For instance, St. Paul quotes, "Thou shalt not muzzle the ox which treadeth out thy corn." Now Christians are here taught to give the labourer his hire, though they are not bound to thresh their corn in a way which modern improvement has superseded. In the same way, the whole principle of an ecclesiastical establishment is laid down by the law of Moses. There was the share of the offerings, to which we have no parallel now, the tithes, the glebe lands, and the capitation tax or Church-rate, which last Mr. Noel has overlooked, though our Lord worked a miracle in order to pay it (See Matt. xvii. 24). The Jewish state under the Roman yoke had evidently lost the power of enforcing this tax; and our Lord might have claimed an exemption as being continually employed in the service of God, at the same time He intended to set us an example and give His sanction to the collection of the rate.

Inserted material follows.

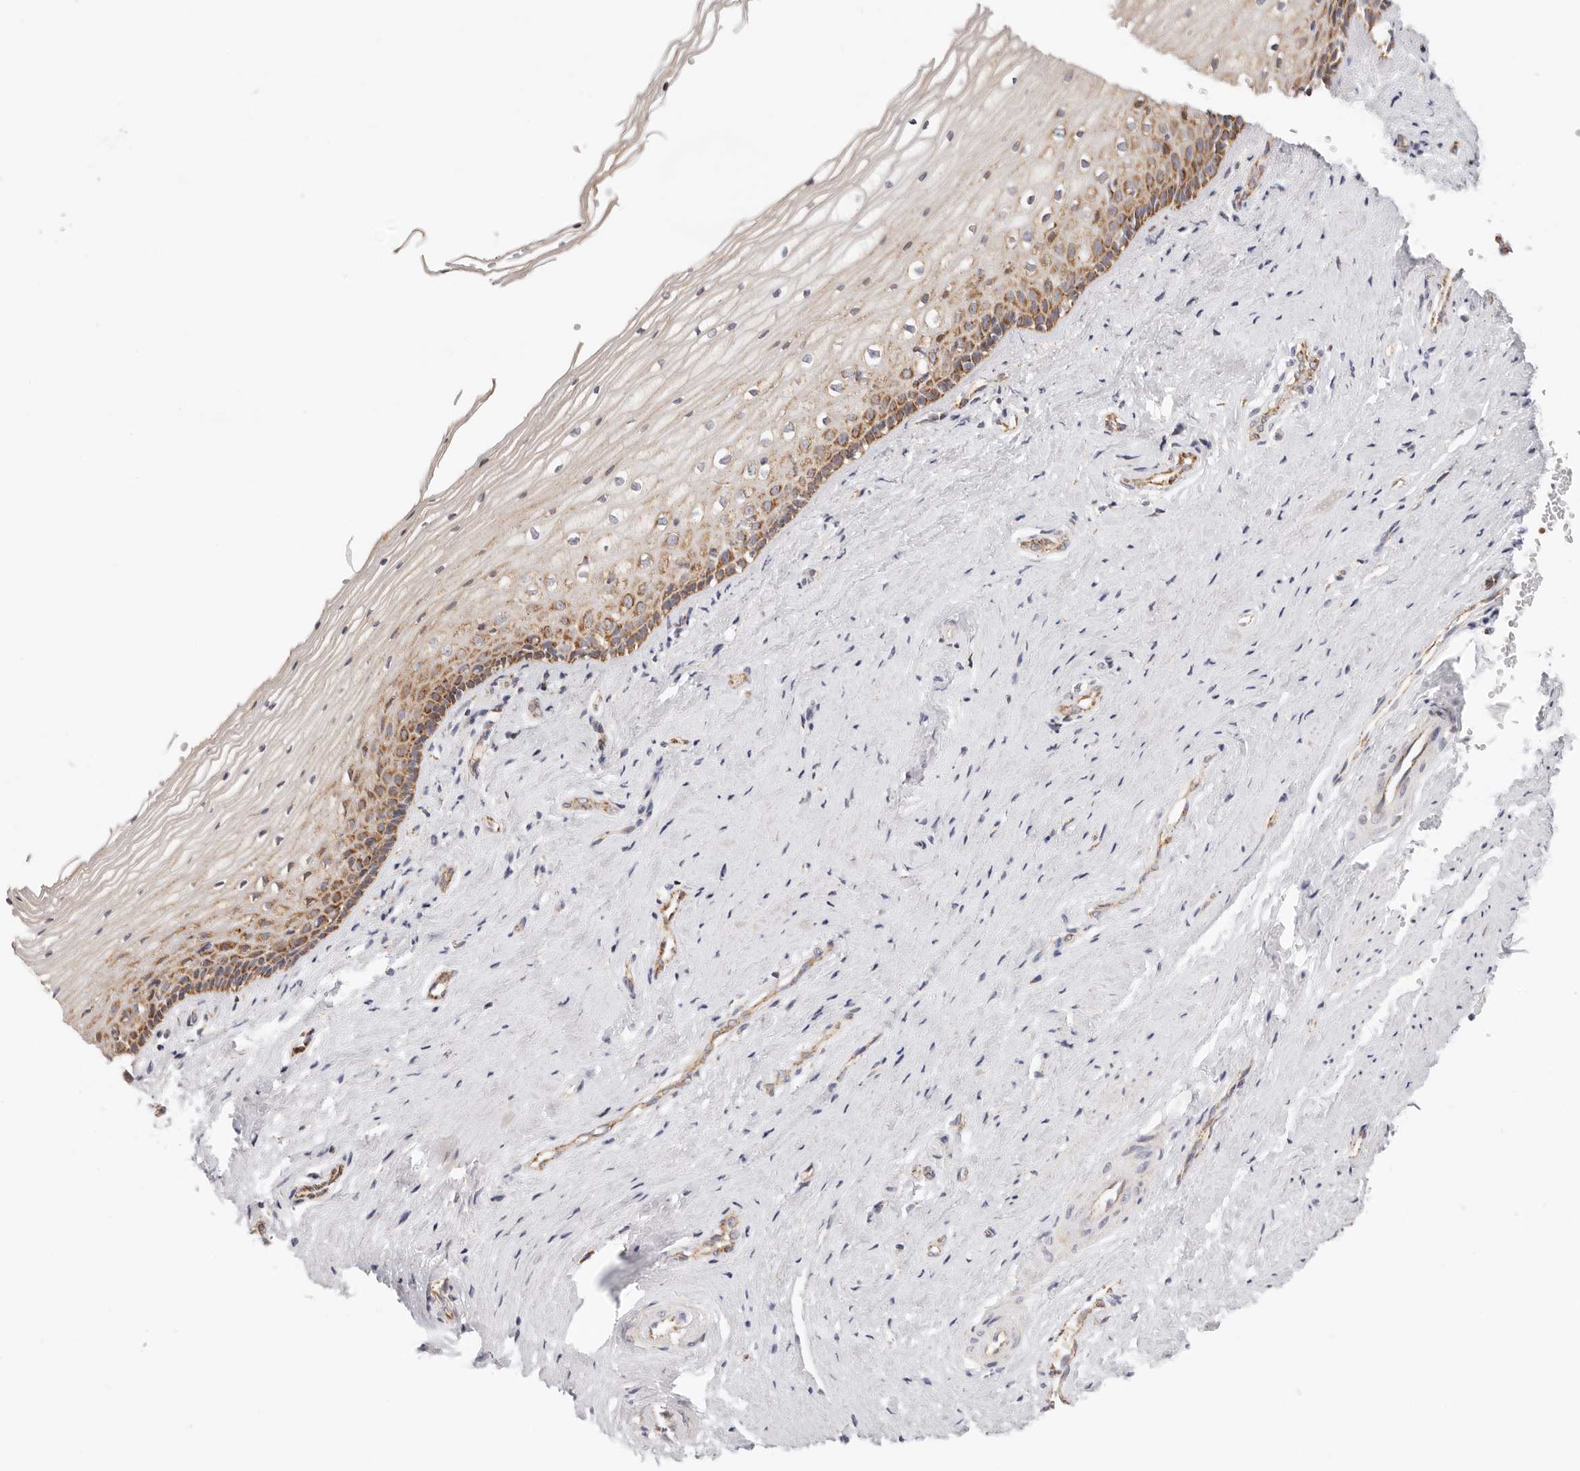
{"staining": {"intensity": "moderate", "quantity": "25%-75%", "location": "cytoplasmic/membranous"}, "tissue": "vagina", "cell_type": "Squamous epithelial cells", "image_type": "normal", "snomed": [{"axis": "morphology", "description": "Normal tissue, NOS"}, {"axis": "topography", "description": "Vagina"}], "caption": "IHC image of benign human vagina stained for a protein (brown), which displays medium levels of moderate cytoplasmic/membranous expression in about 25%-75% of squamous epithelial cells.", "gene": "AFDN", "patient": {"sex": "female", "age": 46}}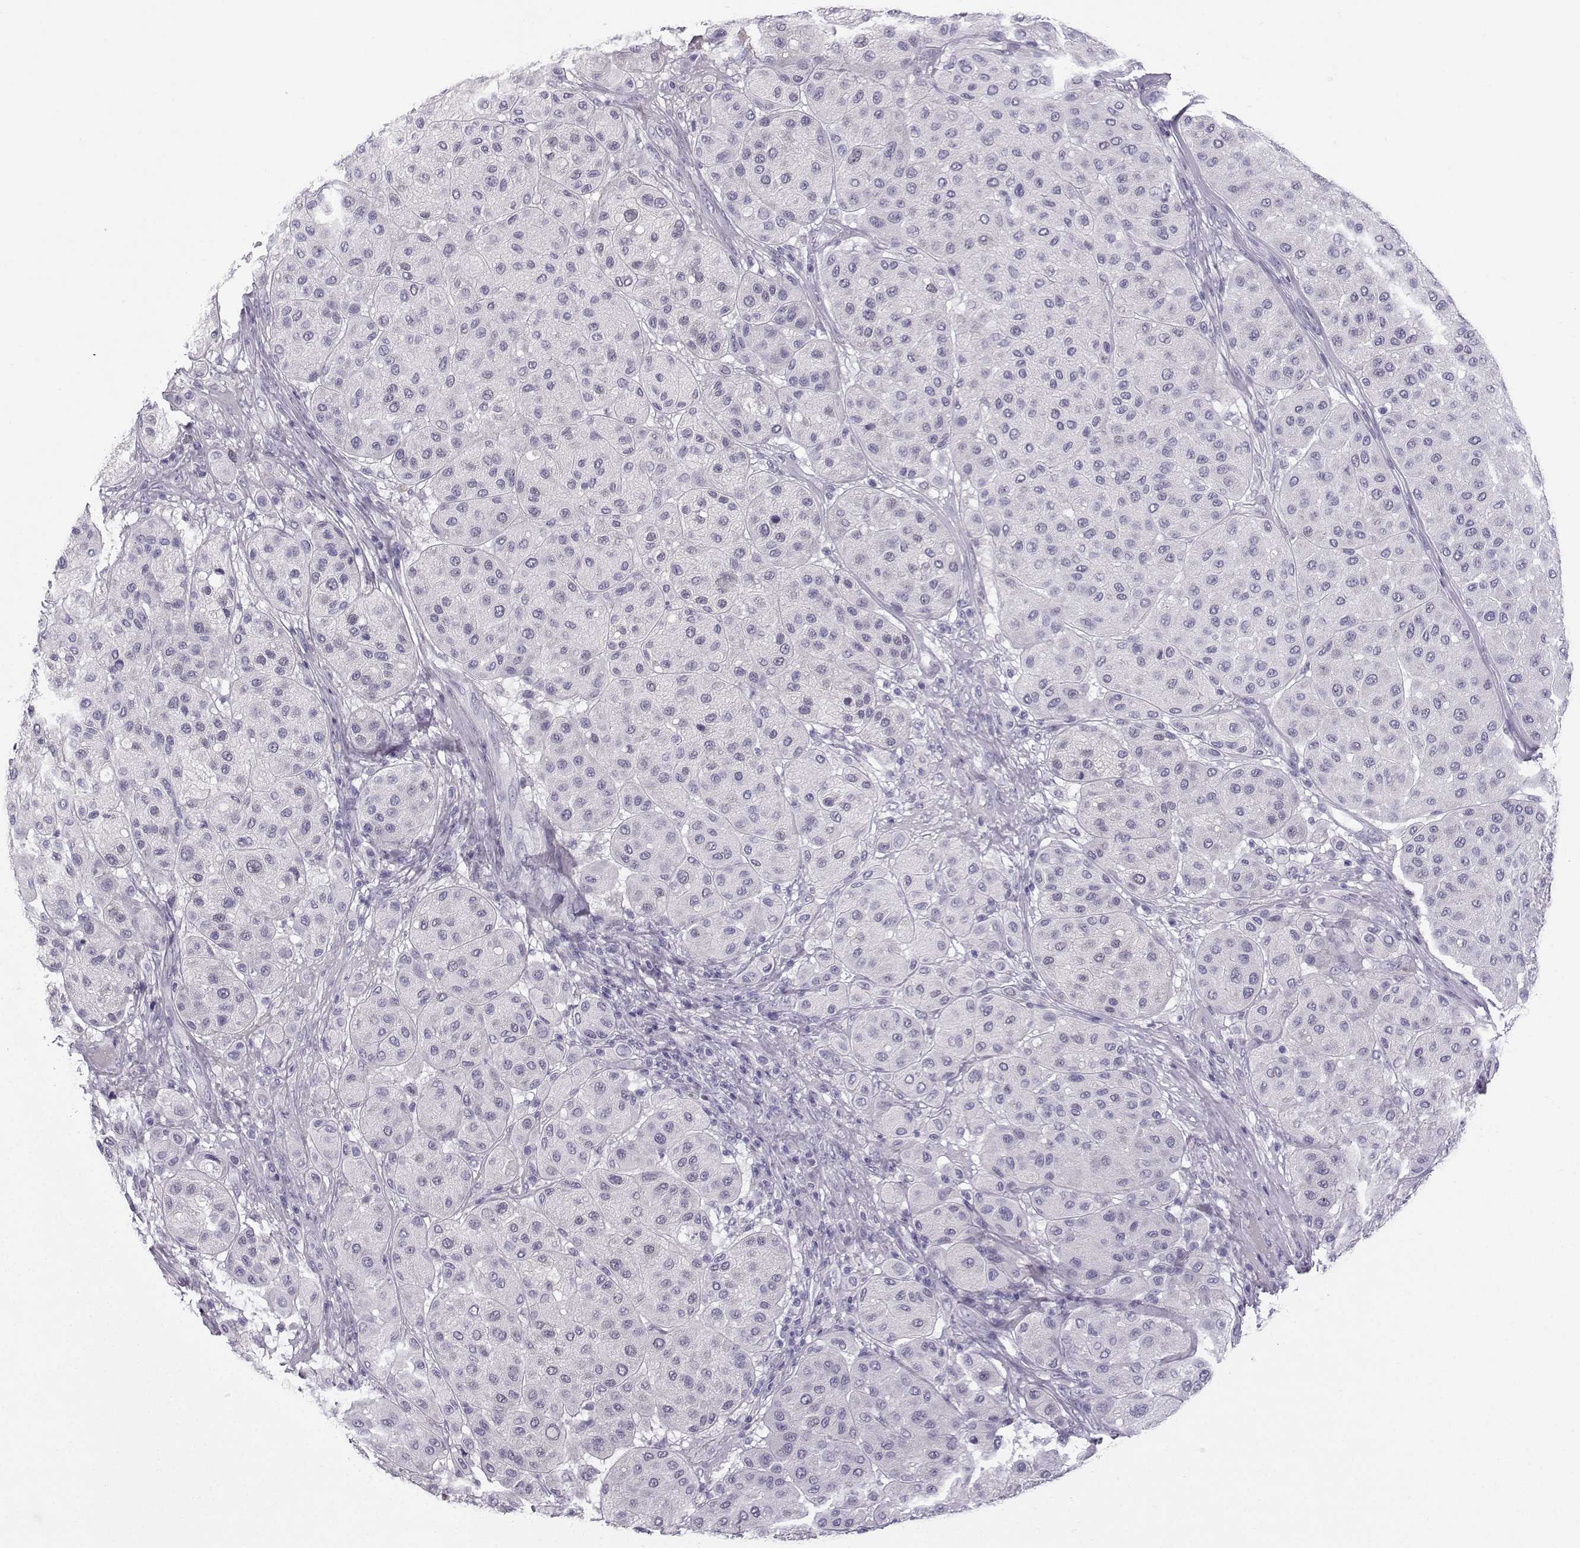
{"staining": {"intensity": "negative", "quantity": "none", "location": "none"}, "tissue": "melanoma", "cell_type": "Tumor cells", "image_type": "cancer", "snomed": [{"axis": "morphology", "description": "Malignant melanoma, Metastatic site"}, {"axis": "topography", "description": "Smooth muscle"}], "caption": "Protein analysis of melanoma reveals no significant expression in tumor cells.", "gene": "ZBTB8B", "patient": {"sex": "male", "age": 41}}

But says Mr. Noel, "There was no sanction under the law of Moses, the payment of tithes was of mere moral obligation, a blessing was to attend those who chose to pay; but the Levites had no legal means of enforcing their claim: therefore the Pharisee in the Temple boasted of paying tithes." Here we must recollect that the nation of Israel was often in a semibarbarous state, subject to revolutions and invasions: that the Pharisee boasted also that he was neither an adulterer nor an extortioner. The executive government was often too weak to enforce the law; and Mr. Noel might as well argue that the sixth commandment is not binding upon Christians because David was unable to avenge the murders of Abner and Amasa, and because the sons of Zeruiah were too strong for him. The keeping of the Passover is sanctioned with the severest penalties; yet for centuries from Solomon to Hezekiah and Josiah it seems to have been forgotten. Mr. Noel, like all dissenters, objects to coercion, he wishes all laws to be repealed which give the minister a right to collect his revenue; we would just suggest, that as, whether rightly or not, the Church is in possession of certain emoluments which dissenters are desirous of taking, the first step should be. the repeal of the tenth commandment. Mr. Noel argues that Church property should be done away, "because coercing dissenters must lead to contention between Christians;" now where a right is contended for, the party who is in the wrong must bear the blame if mischief ensue; we may bring an ejectment against Mr. Noel's house, and call upon him to give it up as a Christian duty, that he may avoid strife; but it is very plain that the law. will support him in his right, and that the costs of an unjust suit will fall upon the aggressor.